I am trying to use the Baby Step Giant Step algorithm to find discrete logarithm in: $$a^x= B \pmod p$$ with using BSGS: $$x = im+j$$ $$a^j = B a^{-im}$$ where $m = \sqrt{p}$

Wikipedia says:

A cyclic group of order $p$, having a generator $\alpha$ and an element $B$.

But $p$ is a 158 bit number.
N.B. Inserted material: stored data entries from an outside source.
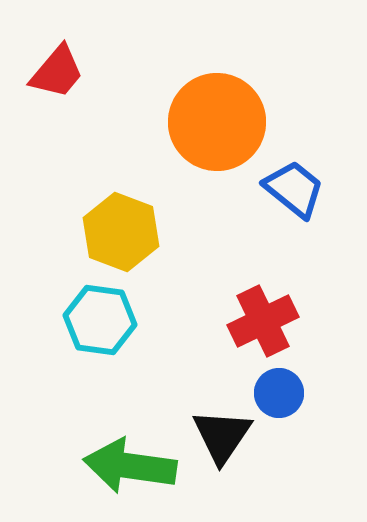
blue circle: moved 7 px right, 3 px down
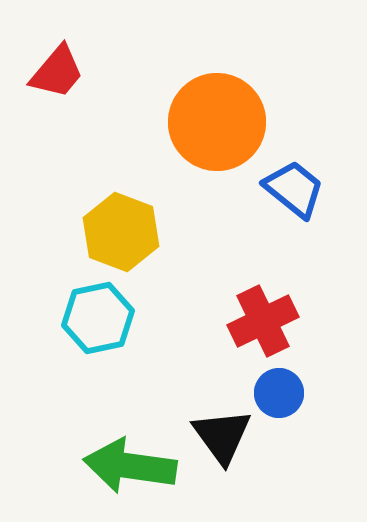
cyan hexagon: moved 2 px left, 2 px up; rotated 20 degrees counterclockwise
black triangle: rotated 10 degrees counterclockwise
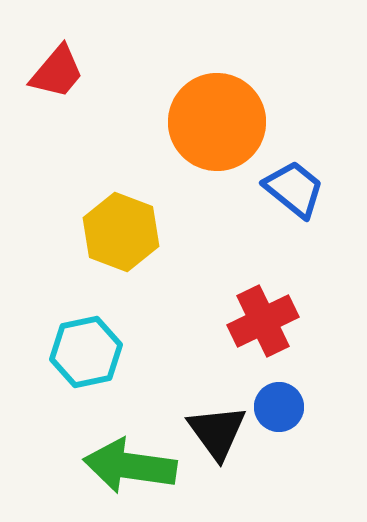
cyan hexagon: moved 12 px left, 34 px down
blue circle: moved 14 px down
black triangle: moved 5 px left, 4 px up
Hence $m$ is too large and I know that $j$ is not a very big number, $j < k$, where $k \ll n$. I try to limit test values for $j$ and $i$ by defining $n$ as the next prime of $k$, but in this case I have this problem:

$$x = im+j \pmod {\operatorname{nextPrime}(k)}$$

$$a^x = B\pmod p$$ and when I try $B a^{-im}$ it does not give me $a^j$ because $B$ is actually $a^x \pmod p$ and I cannot find it in the lookup table I have created using values of $a^j$.

How can I solve this?

Answer 1

To search for the values $a^x$ in the range $0 < x < k$, what you need to do is set $m = \sqrt{k}$ (rounded up), and then do the Baby Step/Giant Step algorithm for $0 \le i, j < m$.

That is, you generate the values $a^0, a^1, ..., a^{m-1}$ and the values $B\cdot a^{-0}, B\cdot a^{-m}, B\cdot a^{-2m}, ..., B\cdot a^{-(m-1)m}$; if $x<k$, then there will be a colliding pair $a^j = B\cdot a^{-im} = a^x \cdot a^{-im}$ with $x = j +im$